Note also that if a single computer can do the job, not only do you not have to pay for Infiniband cluster interconnect, you also do not suffer from networking overheads for MPI (which can function in-RAM for a single system, and is much faster).

Depending upon just how big your domain is, how fast your turnaround needs to be, and what your budget is, there are several possibilities, from least- to most-expensive:

  • Haswell-E 1-socket server/workstation: fits on/beside a desk. Probably under $10K. Use E5-1680v3 (8 cores at 3.2 GHz). Fit it with plenty of RAM (64GB or so) and disk (16TB or so( and you can use that machine for modeling tasks as well as visualization, evaluation, and all the rest.
  • Haswell-EP 2-socket server or workstation (you can actually fit this out as a desk-side machine if you want, or put it in your server rack.) In the $15K-$25K range, depending on configuration.
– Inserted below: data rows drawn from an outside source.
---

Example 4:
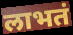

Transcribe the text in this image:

लाभतं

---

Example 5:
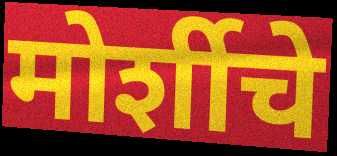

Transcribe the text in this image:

मोर्शीचे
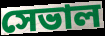
সেভাল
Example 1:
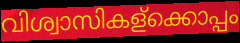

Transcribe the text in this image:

വിശ്വാസികള്ക്കൊപ്പം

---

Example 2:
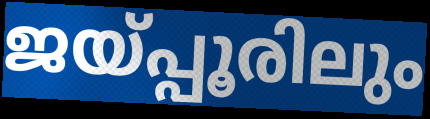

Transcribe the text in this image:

ജയ്പ്പൂരിലും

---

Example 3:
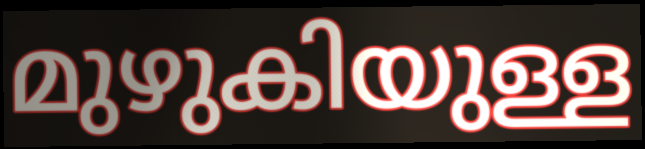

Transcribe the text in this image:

മുഴുകിയുള്ള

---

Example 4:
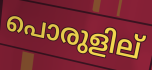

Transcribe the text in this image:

പൊരുളില്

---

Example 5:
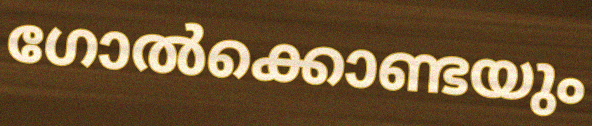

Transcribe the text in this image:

ഗോൽക്കൊണ്ടയും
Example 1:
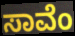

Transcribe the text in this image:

ಸಾವೆಂ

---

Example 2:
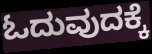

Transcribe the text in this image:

ಓದುವುದಕ್ಕೆ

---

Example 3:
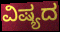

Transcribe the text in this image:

ವಿಷ್ಯದ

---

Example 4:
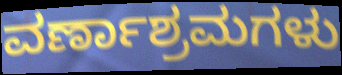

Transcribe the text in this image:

ವರ್ಣಾಶ್ರಮಗಳು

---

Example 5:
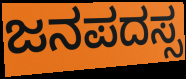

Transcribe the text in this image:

ಜನಪದಸ್ಸ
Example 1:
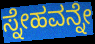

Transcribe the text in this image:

ಸ್ನೇಹವನ್ನೇ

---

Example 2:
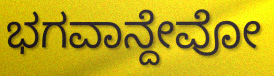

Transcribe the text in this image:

ಭಗವಾನ್ದೇವೋ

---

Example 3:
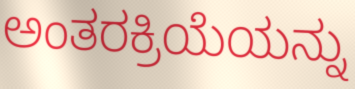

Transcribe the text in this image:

ಅಂತರಕ್ರಿಯೆಯನ್ನು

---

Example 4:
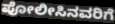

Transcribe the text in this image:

ಪೋಲೀಸಿನವರಿಗೆ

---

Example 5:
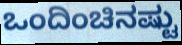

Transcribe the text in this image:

Give it 128-256 GB RAM. For a desk-side unit, or for a 4U or 5U rack unit, working disk storage can be on-board. Because CMAQ is relatively a memory-bound model, I'd recommend the 12-core processors like E5-2690v3 rather than the 14-18-core E5-2697v3 or 2699v3 ones, for cost-effectiveness reasons. With 24-36 cores in one single computer, this is a very powerful system, and almost certainly can meet your modeling needs.
  • Cluster of Haswell-EP systems. If two systems provide enough compute power, you can connect with 10G Ethernet much more cheaply than with Infiniband. However, for larger clusters, 10G-E does not scale properly (overhead quadratic in size of the cluster), so you do need (expensive) Infiniband interconnect.
  • Haswell-EX 4-socket server. Processors are substantially more expensive per core. In the $50-60K range. Give it 256-768GB RAM. *VERY* powerful system; still does not have MPI slowdowns due to networking overhead.
  • Haswell-EX 8-socket server. Processors again are substantially more expensive per core. In the $75-90K range. Give it 256-768GB RAM. *VERY*VERY* powerful system; also does not have MPI slowdowns from networking overhead

As for disk space, in my experience, I've always eventually wanted at least twice what was initially specified for me :-)
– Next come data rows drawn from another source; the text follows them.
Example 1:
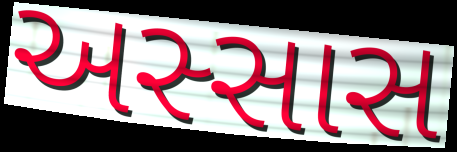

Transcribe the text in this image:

અસ્સાસ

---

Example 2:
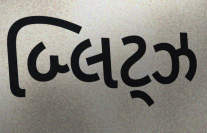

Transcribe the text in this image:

બ્લિટ્ઝ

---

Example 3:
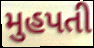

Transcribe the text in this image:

મુહપતી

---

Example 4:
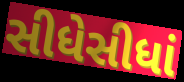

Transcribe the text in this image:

સીધેસીધાં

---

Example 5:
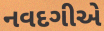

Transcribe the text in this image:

નવદગીએ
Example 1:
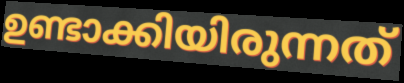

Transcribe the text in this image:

ഉണ്ടാക്കിയിരുന്നത്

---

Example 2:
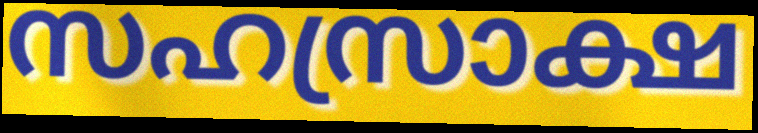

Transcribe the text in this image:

സഹസ്രാക്ഷ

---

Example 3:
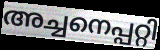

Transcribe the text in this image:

അച്ചനെപ്പറ്റി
Vendors will want to sell you SCSI, which is grossly over-priced in terms of your needs (they're thinking about huge databases with (in our terms) lots of tiny transactions; our transactions are much-larger 2-D or 3-D grid reads and writes.)
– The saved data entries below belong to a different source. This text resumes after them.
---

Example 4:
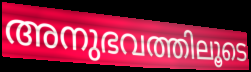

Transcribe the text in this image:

അനുഭവത്തിലൂടെ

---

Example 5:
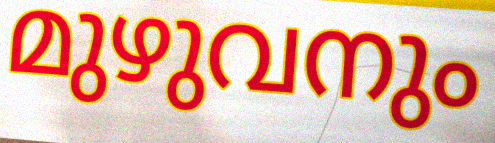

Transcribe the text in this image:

മുഴുവനും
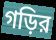
গড়ির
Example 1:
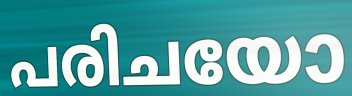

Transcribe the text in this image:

പരിചയോ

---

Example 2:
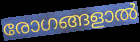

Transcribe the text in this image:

രോഗങ്ങളാൽ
You will want both "working-disk" and "archive" areas. Working-disk needs to be fast; archive can be much slower. Two ways to get fast working-disk are:

  • Use "striped-RAID" disk arrays. That way, you get parallelism in large-volume reads and writes. 4x4TB will cost you less than $2K. 8x4TB+high-performance controller will be $6K.
  • Use (especially PCI) SSD or striped-SSD RAID. Large PCI SSD is 2-4TB, and is quite expensive; striped-SATA SSD arrays are a bit cheaper (but still more expensive than the same amount of spinning disk).